Güldağ: Bunu altına bağlarsak…
Ağaoğlu: Altında, bu güvensizliğin küçük bir parçası temsil ediliyor. Altın, İsrail-Filistin savaşının ardından boşluklu bir yükseliş kaydetti. 1834 ile 1844 arasında 10 dolarlık boşluğu var. Oradan bu yana altın yükseliyor. 2000 doların da üzerine çıktı bir ara.
Güldağ: Nasıl bir seyir bekleyelim?
Ağaoğlu: Önemli bir seviye geldi. Buraya gelişi İsrail’in sert bombardımanı ile. Teknik analizde gördüğüm 2010-2012 bölgesine kadar çıkıyor. Oradan sonra geri dönmesi lazım. Dönmediği takdirde altın yeni rekor kırar.
Güldağ: Yani 2050’lerin üzerine…
Ağaoğlu: Önceki 2065 rekorunun üzerine çıkar, 2090’ları bulur. Fakat dikkat edelim, altın tek başına gidiyor. Buna biraz bitcoin de eşlik ediyor. ITF’in onaylanacağı haberi 35 bine çıkarttı bitcoini.
Güldağ: Kripto güvenli liman mı oldu?
Ağaoğlu: Savaştan korunmayı yansıtmıyor bence bu yükseliş çünkü mesela ethereum aynı artışı kaydetmedi. Savaşla ilgili fiyatlama ağırlıklı olarak altında oldu. Gümüş bile o kadar desteklemiyor altını.
Güldağ: Ne olacak peki şimdi?
Ağaoğlu: Altın-gümüş paritesi 84’lerdeydi. Şu anda 88’lere geldi. Bu iki şey demek; ya altın duracak gümüş yetişecek, ya da gümüş duracak altın ona doğru geri gelecek. 70’li rakamlara düşmesi gerekiyor bu paritenin. Altın yeterince yukarıya çıktı. Yeni rekor beklemiyorum. Böyle rakam kırılacaksa 1834 ile 1844 arasında boşluk kapanmadan gelmez. Eğer gelirse birileri oradan epey altın boşlatır.
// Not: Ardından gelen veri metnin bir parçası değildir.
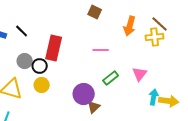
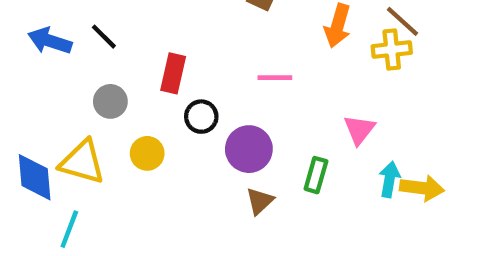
red rectangle: (54, 48) -> (173, 73), size x0.7
black circle: (40, 66) -> (201, 117), moved
green rectangle: (111, 78) -> (316, 175), moved, turned -35
purple circle: (84, 94) -> (249, 149), moved

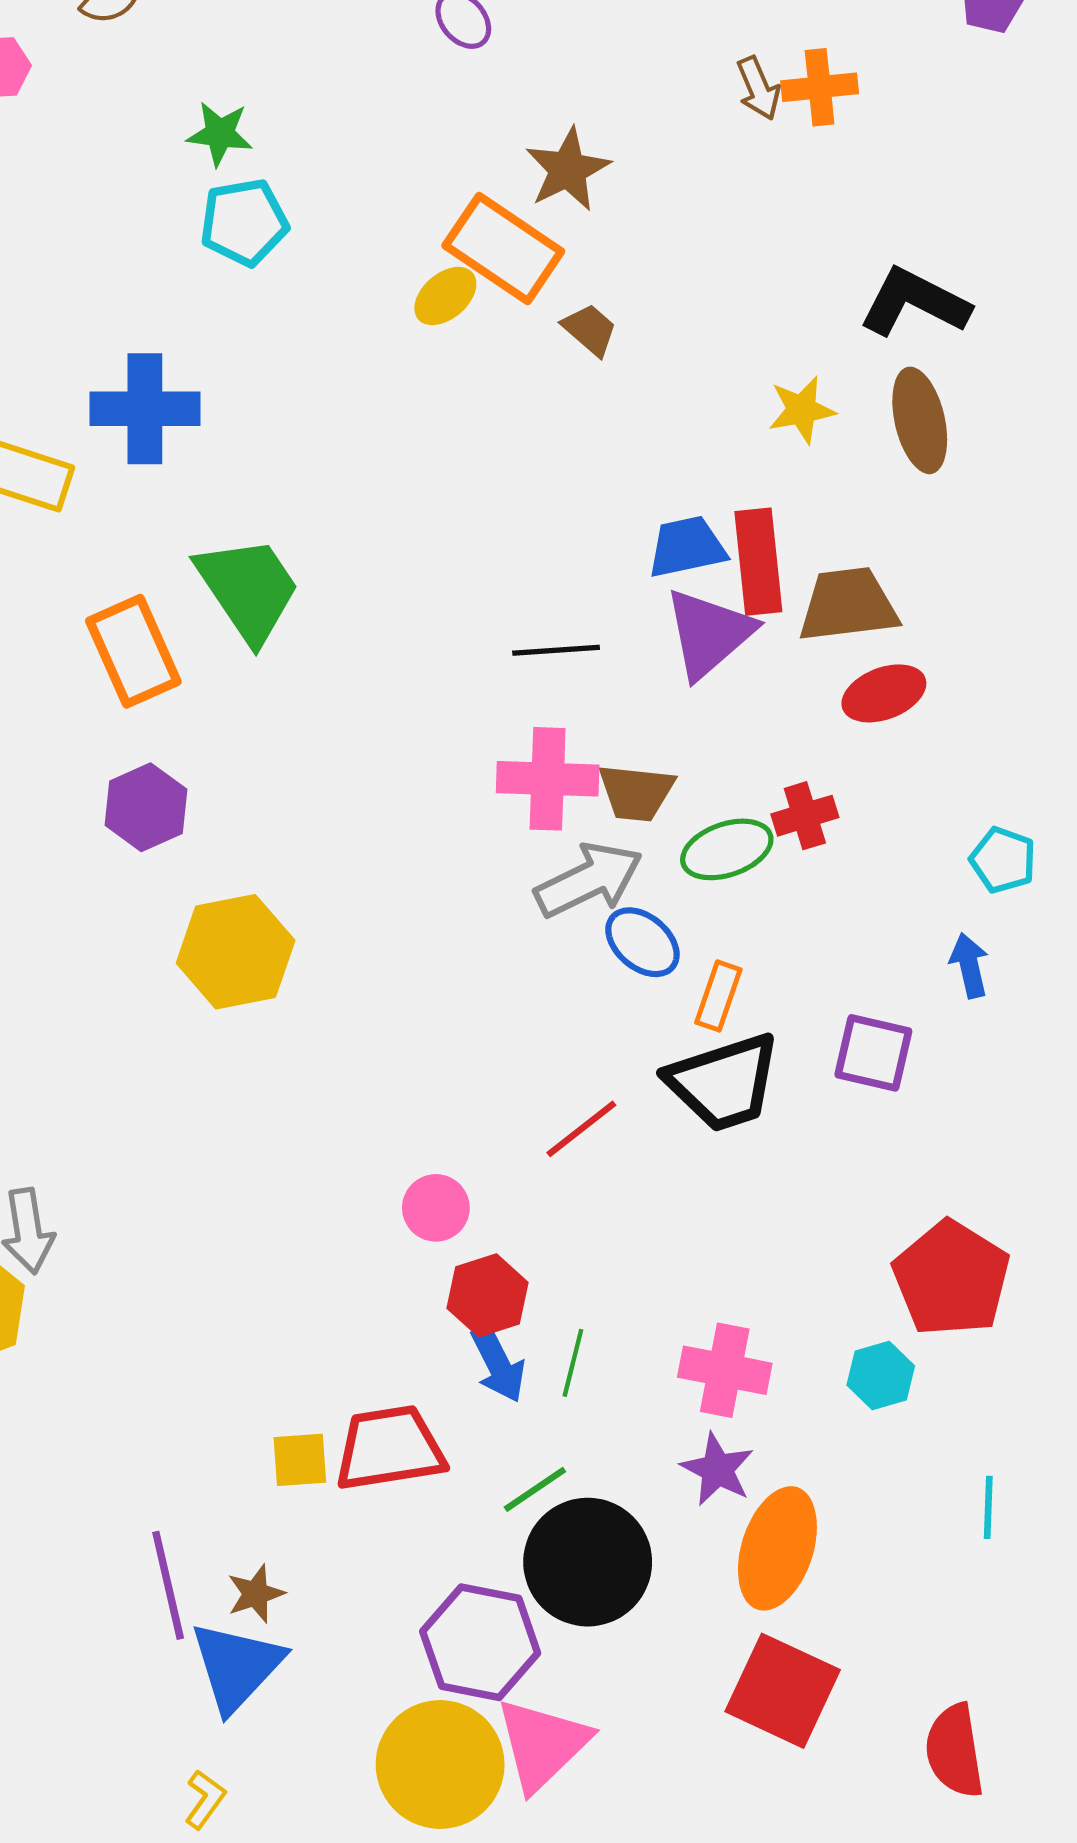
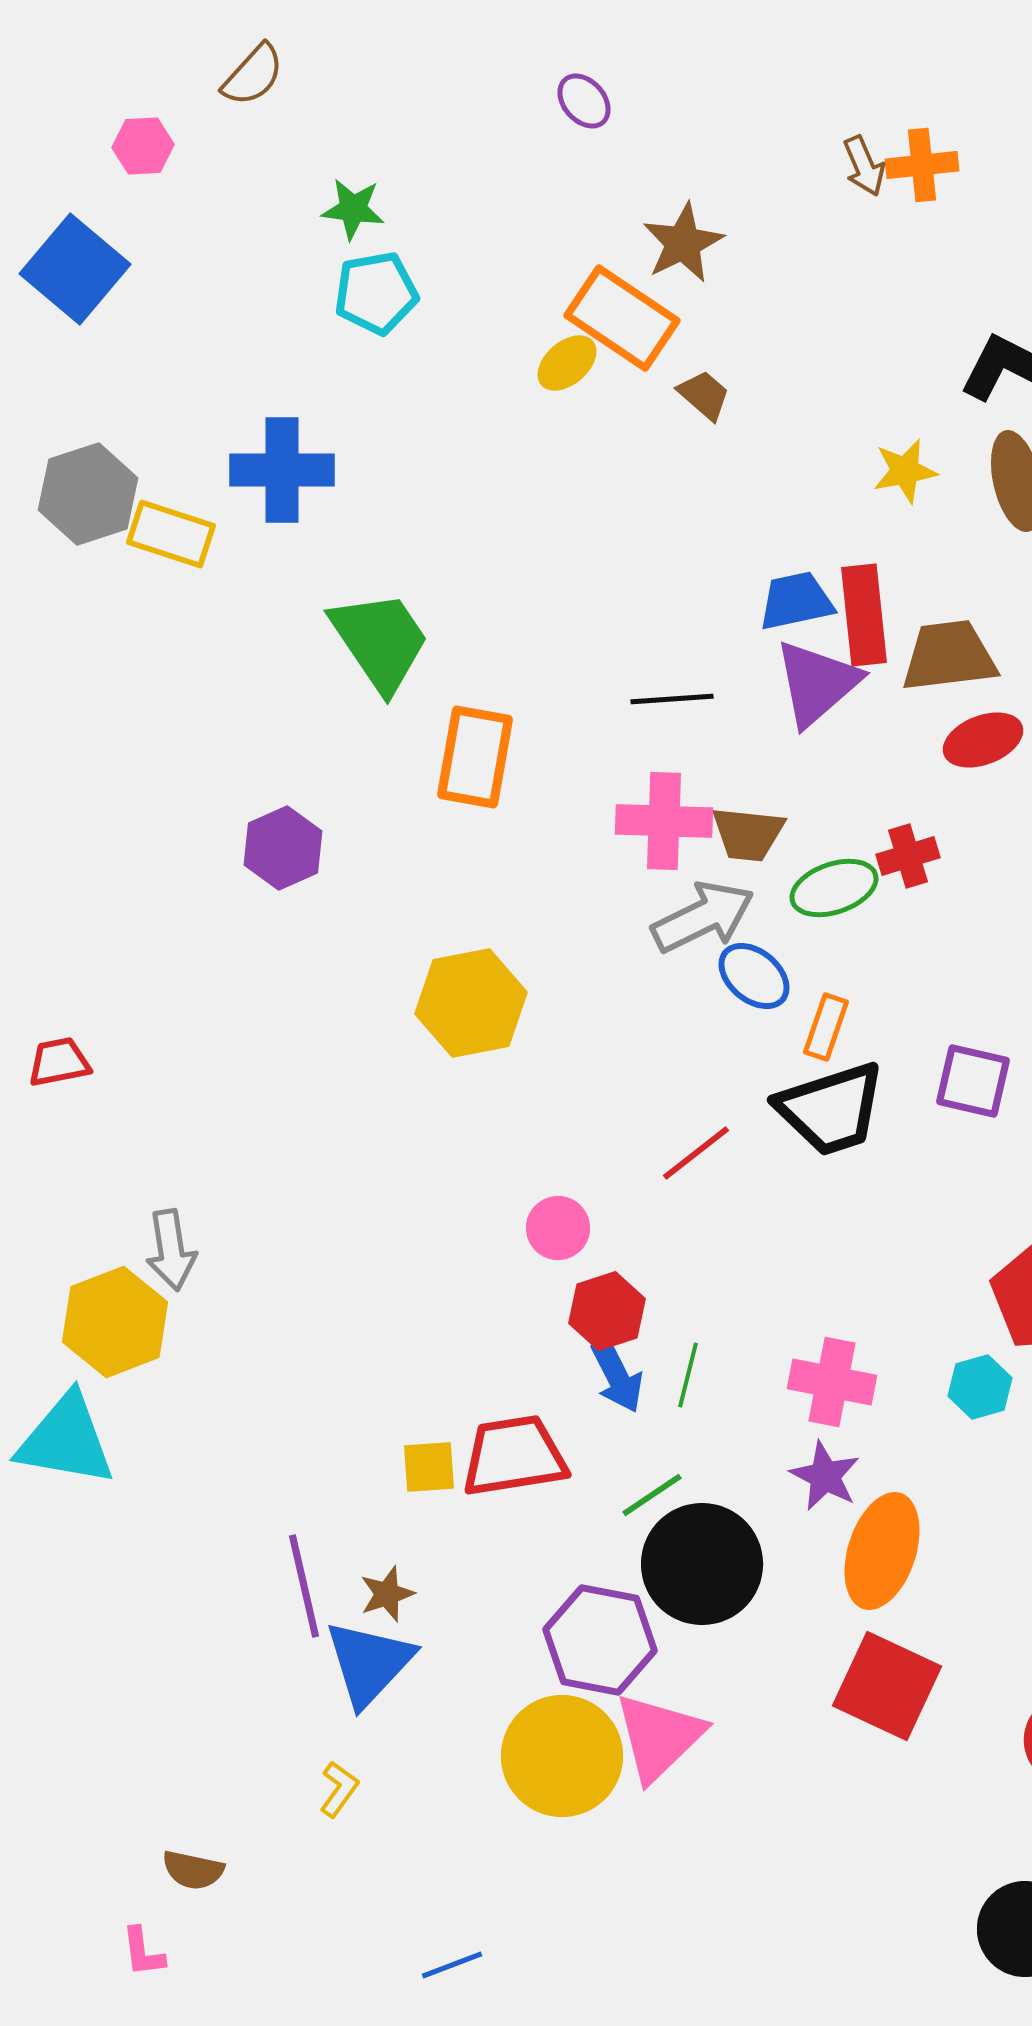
orange rectangle: (133, 651) -> (475, 757), moved, turned 34
yellow hexagon: (236, 952) -> (471, 1003), moved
Dolarda yılı 30’un altında kapatabiliriz, faiz önemli
Güldağ: Rahatlatıcı birçok adım geliyor ama kur alım satım arasındaki makas açıklığı yine 1 lira civarında. Bankacılarla konuşunca bu farkın yönetim tarafından istendiği söyleniyor. Kur kotasyonları konusunda da ‘telkin’ devam ediyor. Şu düzeyin üstüne çıkmayalım gibi. Ancak bir yandan da ufak ufak yukarı doğru çıkıyor kurlar…
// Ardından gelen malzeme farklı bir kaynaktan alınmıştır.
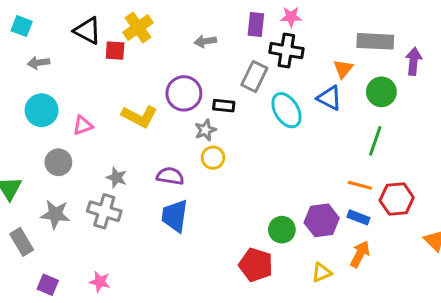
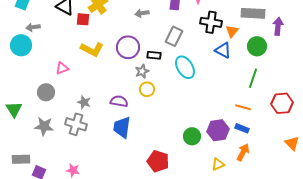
black cross: (286, 51) -> (211, 22), moved
cyan circle: (42, 110) -> (21, 45), moved
cyan ellipse: (286, 110) -> (185, 67), moved
yellow L-shape: (140, 116) -> (92, 49), moved
red hexagon: (397, 199) -> (282, 103), moved
gray rectangle: (22, 242) -> (21, 159), moved, turned -60
red pentagon: (256, 265) -> (158, 161), moved

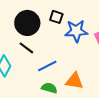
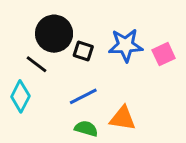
black square: (56, 17) -> (83, 51), moved
black line: (26, 48) -> (36, 64), moved

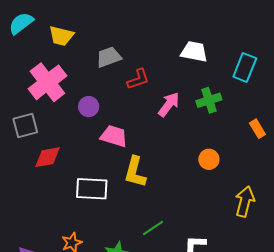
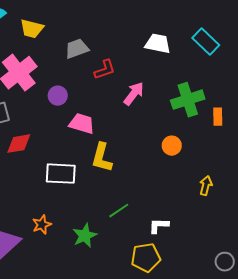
cyan rectangle: (245, 68) -> (206, 42), moved, turned -68
green cross: (209, 100) -> (188, 100), moved, size x1.4
orange rectangle: (257, 129) -> (218, 117), turned 30
yellow arrow: (245, 202) -> (206, 186), size x0.7

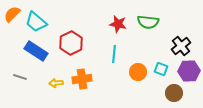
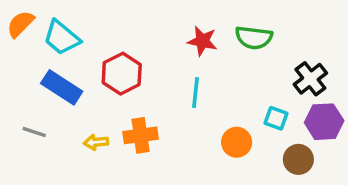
orange circle: (138, 72) -> (237, 142), moved

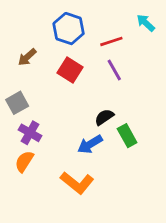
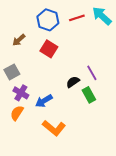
cyan arrow: (146, 23) -> (102, 16), size x1.5
red line: (111, 41) -> (77, 18), moved
purple line: (114, 70) -> (92, 73), moved
blue arrow: (90, 144) -> (44, 101), moved

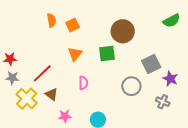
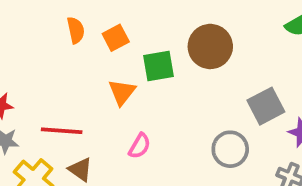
green square: (107, 54) -> (158, 66), moved
red line: (42, 73) -> (62, 131), turned 50
pink semicircle: (83, 83) -> (140, 146), turned 32

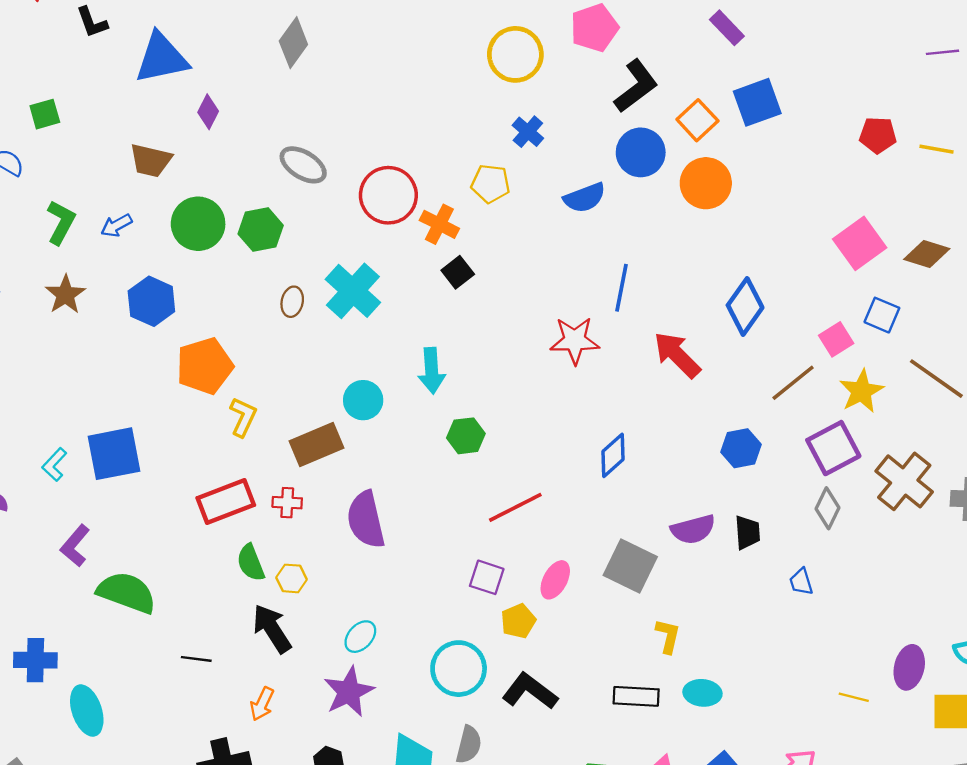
Ağaoğlu: Şimdi 2019 yılsonuna göre baktığımızda enflasyondaki artış bugünkü kur seviyesi ile karşılaştırdığımızda çok daha üzerinde. Kur ve faiz serbest belirlenmediği için böyle…
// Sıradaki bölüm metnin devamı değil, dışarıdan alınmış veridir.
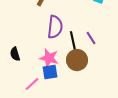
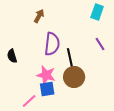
purple line: (91, 38) -> (100, 44), moved
black semicircle: (15, 54) -> (12, 56), moved

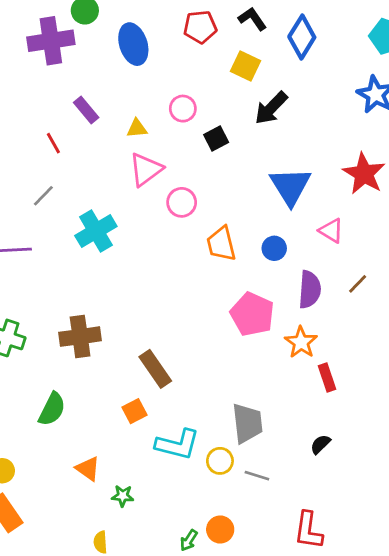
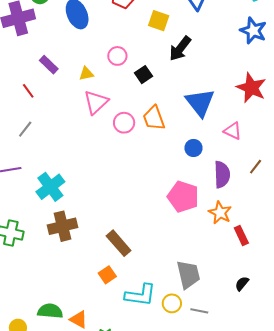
cyan cross: (96, 231) -> (50, 187), moved
orange trapezoid: (221, 244) -> (154, 118), moved
green semicircle: (52, 409) -> (50, 311), moved, turned -105

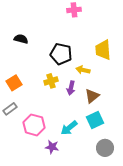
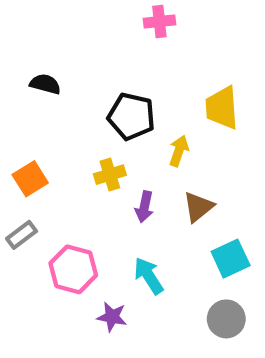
yellow arrow: (83, 70) -> (179, 151), turned 96
purple arrow: (71, 88) -> (144, 207), moved
cyan square: (95, 120) -> (231, 259), moved
cyan arrow: (69, 128) -> (149, 276), turned 96

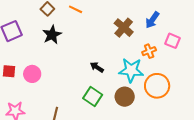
Güldağ: Kurlar tutulduğu için…
Ağaoğlu: Birikmiş enflasyon farkı var kur üzerinde. 2019’dan bu yana. İhracatçılar gittikçe zorlanıyor. Özellikle tekstilde…
Güldağ: Ciddi kapasite düşüşleri yaşıyor hazır giyim ve tekstil.
Ağaoğlu: Bunu tamamen kurla düzeltmek mümkün değil. Avrupa’da enflasyonla daha çok içe kapanma az tüketmeyle başa çıkma yöntemi izleniyor. İhracatçının kurda talepleri var ve bunun bir kısmı haklı.
Güldağ: Dolarda nasıl bir seviye bekliyorsun yıl sonunda?
Ağaoğlu: Yılı 30’un altında kapatacağız büyük ihtimalle. Seçimden sonrada bu baskı devam edecek. Faiz önemli. 50 kristal kürede görünmüyor ama 45 belirmeye başladı. Uzun bir faiz dönemi gerekecek. Mehmet Şimşek’in görevde kalıp kalmayacağı yabancıların en çok sorduğu soru. Seçimden sonrasını bekleyecekler.
Güldağ: Sanayicide nisanda ciddi kur artışı beklentisi var. Bu üretime devam etmenin motivasyonu haline de geldi.